Du lourd et du brutal – L’édito de Patrice Chabanet
Habituellement, les élections dites intermédiaires suscitent peu d’intérêt. On pouvait craindre que cette année encore elles ne fassent peu recette. Le verdict tombera fin juin. En attendant, la campagne s’est échauffée. On l’a vu en Région PACA. Brusque poussée de fièvre, aussi, dans les Hauts-de-France, avec la candidature d’Eric Dupond-Moretti. Le pénaliste le plus célèbre du pays n’y a pas été avec le dos de la cuillère. Il a dirigé un tir puissant contre Marine Le Pen qu’il refuse de considérer comme présidente du Rassemblement national, mais du Front national. Une façon de lui faire porter l’héritage de son père et de démanteler le processus de dédiabolisation auquel elle s’est attelée. La riposte n’a pas tardé : Marine Le Pen s’est fait un plaisir de rappeler que d’autres poids lourds – Tapie et Mélenchon – avaient essayé en vain de la déboulonner.
Le combat ne fait que commencer. Dupond-Moretti cherche l’affrontement, convaincu que sa pugnacité lui permettra d’avoir le dessus. Rien n’est moins sûr. Son arsenal rhétorique qui a fait merveille dans les tribunaux sera-t-il bien adapté au champ politique, avec sa logique et ses codes ? Son engagement passionné et passionnel dans la joute électorale ne risque-t-il pas de l’affaiblir dans son nouveau métier, ministre de la Justice ? On peut penser qu’il a mesuré ces enjeux. On peut imaginer également qu’Emmanuel Macron l’accompagne dans sa démarche et qu’il l’a même inspirée. La bataille des Hauts-de-France constitue un terrain de manoeuvre pour la mère des batailles, la présidentielle de 2022. Pendant que le projecteur est braqué sur le duo Moretti-Le Pen, il laisse dans l’ombre Xavier Bertrand. Du billard à trois bandes.
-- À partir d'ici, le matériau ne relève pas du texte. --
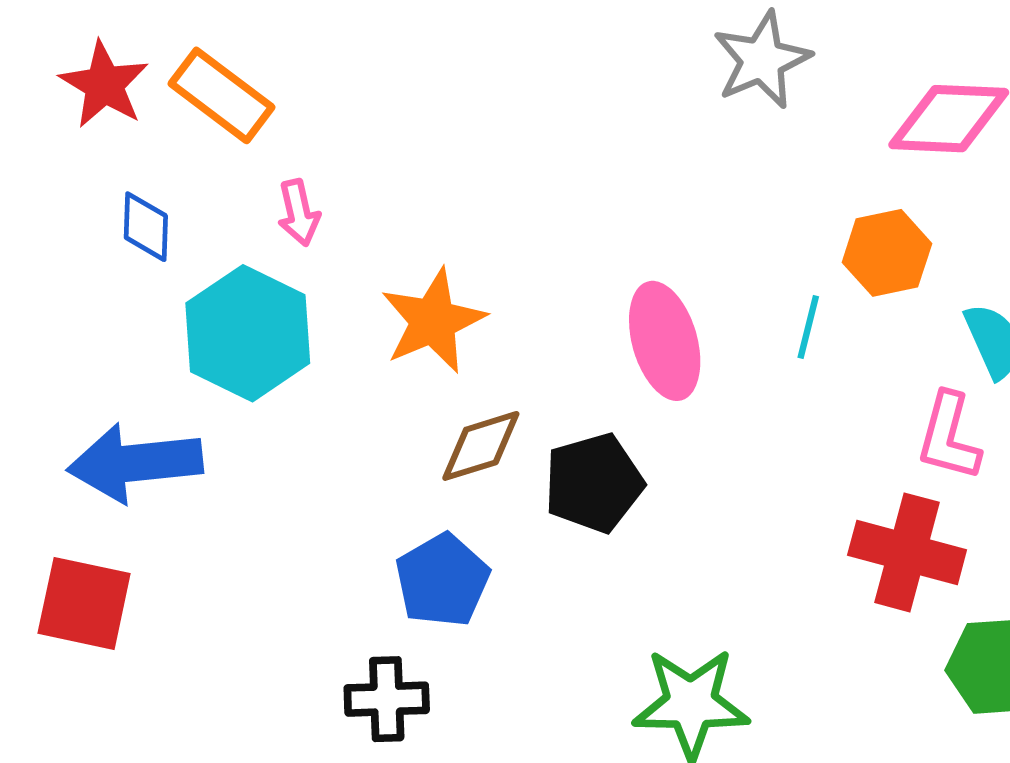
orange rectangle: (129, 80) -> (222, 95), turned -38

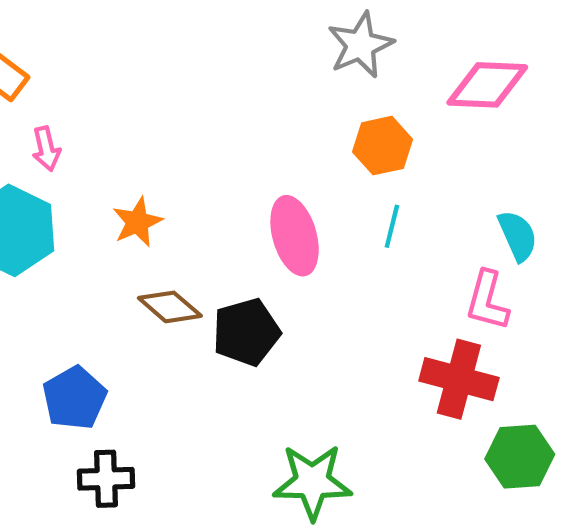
orange hexagon: (887, 253) -> (383, 146), moved
orange star: (433, 321) -> (137, 222), size x0.7
brown diamond: (481, 446) -> (170, 307), turned 58
blue pentagon: (442, 580) -> (75, 398), moved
Les optimistes diront que la polémique, même violente, est un signe de bonne santé démocratique. Les pessimistes y verront une preuve de plus du délabrement politique de notre régime. Les incontournables sondages nous le diront bientôt. La véritable évaluation, elle, viendra des urnes. Elle seule nous dira quelle a été la meilleure stratégie. On peut quand même affirmer dès à présent que la majorité présidentielle joue gros dans un jeu incertain.